J1リーグデビューはプロ1年目、万博記念競技場でのアルビレックス新潟戦。ボランチでの出場だった。写真提供️/ガンバ大阪
J1リーグデビューはプロ1年目、万博記念競技場でのアルビレックス新潟戦。ボランチでの出場だった。写真提供️/ガンバ大阪

 当時のガンバは、05年のJリーグ初優勝を機に、強豪クラブとしての地位を確立していた時代。同じポジションには、遠藤保仁をはじめ、明神、橋本英郎ら、日本を代表するボランチが揃っていたものの気後れする様子は一切なく、話を聞くたびに「試合に出たい」「試合に出なきゃ面白くない」と繰り返していたのも懐かしい。

 もっとも、そこからの3年間は思うように試合に絡めず、倉田は10年、J2リーグのジェフ千葉への期限付き移籍を決断する。ステージを下げることや慣れ親しんだ青黒のユニフォームを脱ぐことに迷いはなく、まずは自分のプレースタイルを取り戻し、公式戦のピッチで輝くことが先決だと考えた。

「何かを変えなあかん。このままだとサッカー人生が終わってしまう」

 そしてその千葉で過ごした1年間は倉田の大きな転機になる。リーグ開幕戦で移籍後初ゴールを刻めたことも自信になった。

「ガンバでの最初の3年間はボランチでプレーすることが多かったけど、千葉でサイドハーフに据えられたことでユース時代に身につけたドリブルの感覚を取り戻せた。何より気持ちの部分でがんじがらめになっていた息苦しさから解放された。久しぶりにサッカーをしているという実感が持てて、めっちゃ楽しかった」

 結果的にこの年、彼はJ2リーグ29試合に出場し8得点。走る力を備えながらチームで2番目に多いゴールを刻むと、翌年は再び期限付き移籍でJ1リーグのセレッソ大阪に戦いの場を移す。

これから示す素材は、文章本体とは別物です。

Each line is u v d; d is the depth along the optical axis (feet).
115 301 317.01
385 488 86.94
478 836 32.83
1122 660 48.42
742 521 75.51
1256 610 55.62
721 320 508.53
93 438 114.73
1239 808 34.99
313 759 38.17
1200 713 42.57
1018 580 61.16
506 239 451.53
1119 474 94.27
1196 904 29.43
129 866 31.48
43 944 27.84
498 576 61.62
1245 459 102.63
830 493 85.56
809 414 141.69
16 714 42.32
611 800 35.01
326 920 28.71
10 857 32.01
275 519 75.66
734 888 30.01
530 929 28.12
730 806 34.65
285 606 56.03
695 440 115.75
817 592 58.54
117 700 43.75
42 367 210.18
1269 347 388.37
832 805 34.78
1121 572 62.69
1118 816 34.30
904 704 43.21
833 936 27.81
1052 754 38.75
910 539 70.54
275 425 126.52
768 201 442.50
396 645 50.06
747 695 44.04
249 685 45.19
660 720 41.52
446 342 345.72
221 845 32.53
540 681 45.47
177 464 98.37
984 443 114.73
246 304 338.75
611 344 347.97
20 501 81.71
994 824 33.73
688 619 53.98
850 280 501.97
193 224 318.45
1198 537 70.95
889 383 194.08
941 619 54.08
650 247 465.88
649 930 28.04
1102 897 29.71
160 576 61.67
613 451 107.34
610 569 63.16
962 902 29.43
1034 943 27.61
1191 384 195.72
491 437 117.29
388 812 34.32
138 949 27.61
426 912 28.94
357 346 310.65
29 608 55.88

「まさか自分がセレッソのユニフォームを着ることになるとは思ってもみなかったけど、今はとにかく結果を残しながら自分を成長させることが先決だと思いました」

 その中で、前年度から1つ上がったステージでも再び開幕戦で移籍後初ゴールを奪った倉田は、以降も清武弘嗣(現サガン鳥栖)、乾貴士(現清水エスパルス)ら、名だたる攻撃陣との競争を力にしながら結果を残し続け、33試合10得点と、チーム最多タイの数字で存在感を際立たせる。ガンバに復帰したのはその翌年、12年だ。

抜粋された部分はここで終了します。